**Assigned task:** Return the listing below unchanged, except that the pictures are dropped.

=====

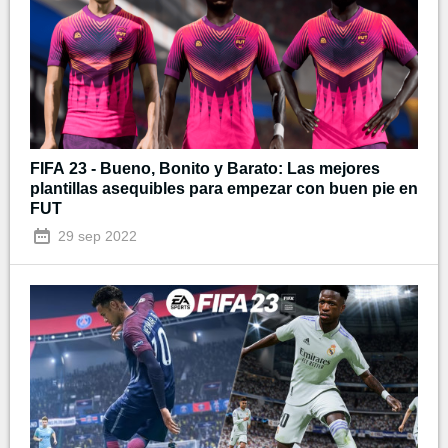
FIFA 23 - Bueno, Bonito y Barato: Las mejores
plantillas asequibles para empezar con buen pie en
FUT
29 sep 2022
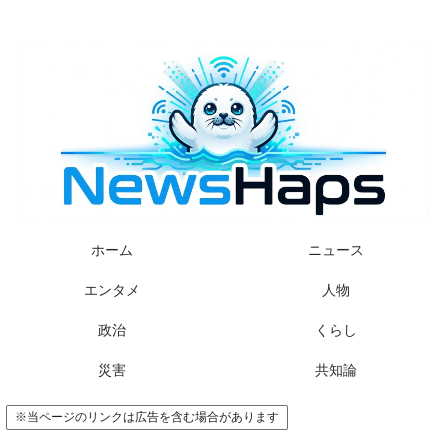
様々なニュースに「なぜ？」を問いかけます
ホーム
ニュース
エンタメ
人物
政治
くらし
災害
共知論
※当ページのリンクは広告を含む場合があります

=====

**Answer to this exercise:**
FIFA 23 - Bueno, Bonito y Barato: Las mejores
plantillas asequibles para empezar con buen pie en
FUT
29 sep 2022
様々なニュースに「なぜ？」を問いかけます
ホーム
ニュース
エンタメ
人物
政治
くらし
災害
共知論
※当ページのリンクは広告を含む場合があります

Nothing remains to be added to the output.